Tendance Des stickers aux tchats, les applications de messagerie privée créent une relation plus intime avec les consommateurs. Une technologie plébiscitée qui rompt avec les codes habituels du marketing.
Plus d’un milliard de personnes utilisent Skype, Viber, Facebook Messenger, Google Hangouts, Line, WeChat, WhatsApp ou Snapchat. Depuis deux ans, les applications mobiles de messagerie instantanée connaissent un succès sans précédent, encore plus important que les réseaux sociaux. En 2018, elles pourraient passer le cap des 2 milliards d’utilisateurs, d’après eMarketer. « Ce canal est compliqué à investir [car le consommateur doit initier le contact, NDLR], affirme Marie Dollé, responsable des contenus chez Kantar Media. Mais il permet de pénétrer une sphère très intime de la vie privée. » La marque réussit à figurer parmi les contacts personnels du consommateur et est assurée que l’attention portée à ses publications sera maximum. Une aubaine pour les entreprises, qui doivent cependant agir avec précautions.

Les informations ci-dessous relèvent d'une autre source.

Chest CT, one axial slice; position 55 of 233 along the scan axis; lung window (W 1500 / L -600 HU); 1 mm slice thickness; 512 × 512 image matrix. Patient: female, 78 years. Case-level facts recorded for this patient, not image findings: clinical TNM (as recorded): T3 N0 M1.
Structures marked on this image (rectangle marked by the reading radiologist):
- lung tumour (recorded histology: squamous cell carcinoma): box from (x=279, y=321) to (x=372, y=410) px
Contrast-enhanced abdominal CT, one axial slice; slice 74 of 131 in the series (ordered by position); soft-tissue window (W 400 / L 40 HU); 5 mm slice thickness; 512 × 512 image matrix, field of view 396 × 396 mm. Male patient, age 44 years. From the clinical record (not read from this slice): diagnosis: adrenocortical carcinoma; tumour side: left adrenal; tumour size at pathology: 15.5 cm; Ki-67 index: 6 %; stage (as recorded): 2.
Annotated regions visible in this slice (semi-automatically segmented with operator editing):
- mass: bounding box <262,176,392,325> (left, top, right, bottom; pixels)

Duracell : une marque plus humaine
L’image est le premier biais par lequel les enseignes ont pénétré l’univers fermé des messageries privées. L’habitude est venue d’Asie, où les langues à base d’idéogrammes sont plus complexes à retranscrire par le biais d’un clavier. Duracell figure parmi les premières marques à utiliser l’emoji – un pictogramme qui symbolise une émotion ou un état d’esprit – et les stickers qui décrivent des situations en intégrant du son ou de la vidéo. En quelques mois, son lapin mascotte a été partagé plus de 20 millions de fois. « L’internaute se sert de ces éléments pour faire des clins d’oeil originaux au fil de ses conversations », explique Marie Dollé. La marque crée ainsi de l’engagement, ce qui l’assure d’être beaucoup plus visible auprès de son public cible. « Le taux de conversion est deux fois plus élevé qu’avec une bannière classique », assure Jonathan Levy Bencheton, cofondateur de Feeligo. Il estime que ces campagnes de stickers augmenteraient de 15 % les intentions d’achat. Pour autant, l’expert déconseille de faire apparaître tout logo commercial, sous peine de limiter l’effet viral des éléments. « Les consommateurs s’échangent volontiers les bons plans et demandent toujours la source des stickers qui leur plaisent », tempère-t-il. Massivement utilisés par les 13-30 ans, ces formats se sont largement démocratisés. « Ils donnent un côté plus humain à la marque et renforcent son statut de “love brand” », analyse Marie Dollé.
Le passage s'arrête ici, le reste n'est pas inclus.